◆ **INSTRUCTIONS FOR THE TASK**: Return all of the entries exactly, but do not include the pictures.

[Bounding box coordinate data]
====

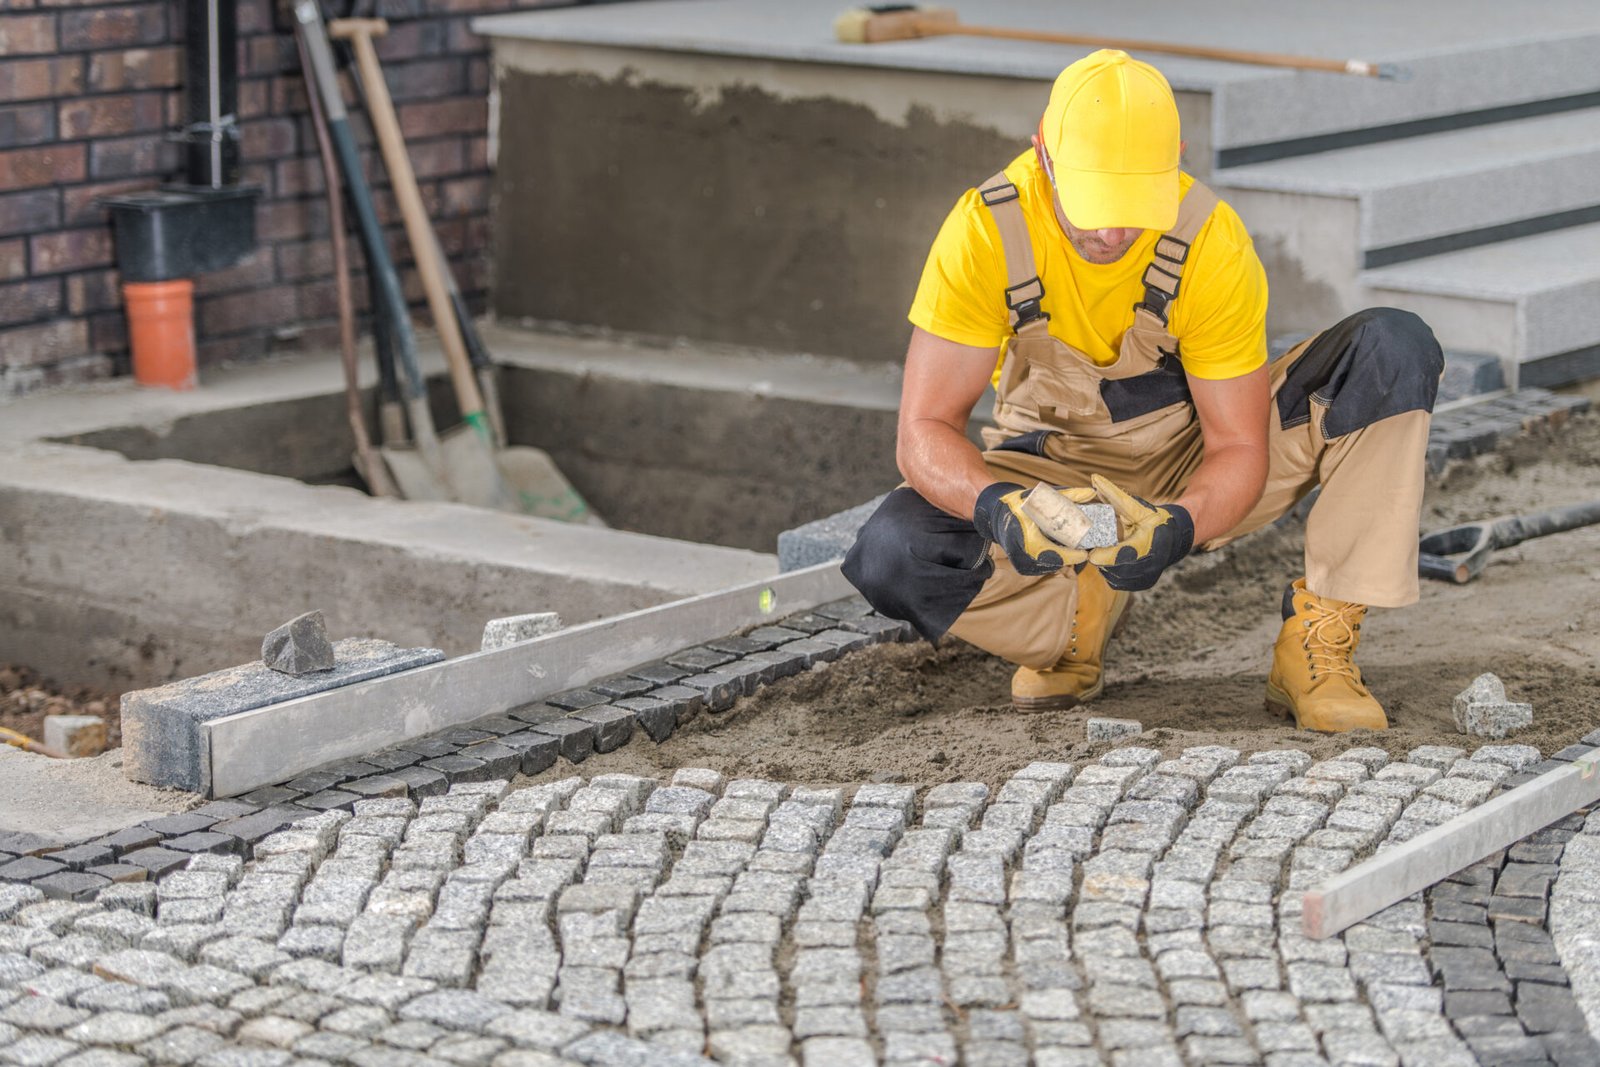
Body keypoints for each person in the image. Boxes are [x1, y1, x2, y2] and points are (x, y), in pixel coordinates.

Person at [842, 49, 1442, 733]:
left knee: (1392, 348)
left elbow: (1241, 444)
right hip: (1050, 476)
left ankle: (1316, 647)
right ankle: (1071, 627)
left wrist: (1177, 524)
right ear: (1045, 156)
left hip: (1189, 469)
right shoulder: (986, 231)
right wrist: (1002, 510)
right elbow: (922, 431)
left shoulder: (1210, 239)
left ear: (1174, 162)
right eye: (1095, 206)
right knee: (893, 551)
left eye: (1132, 208)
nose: (1112, 232)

====

◆ **SOLUTION BELOW**:
Body keypoints for each person in the image. Boxes are [x1, y1, x2, y2] and points are (x, y), in pixel coordinates.

Person at [842, 49, 1442, 733]:
left knee: (1392, 348)
left elbow: (1241, 444)
right hip: (1050, 476)
left ankle: (1316, 647)
right ankle: (1071, 627)
left wrist: (1177, 524)
right ear: (1045, 156)
left hip: (1189, 469)
right shoulder: (986, 231)
right wrist: (1002, 510)
right elbow: (922, 431)
left shoulder: (1210, 239)
left ear: (1174, 162)
right eye: (1095, 206)
right knee: (893, 551)
left eye: (1132, 208)
nose: (1112, 232)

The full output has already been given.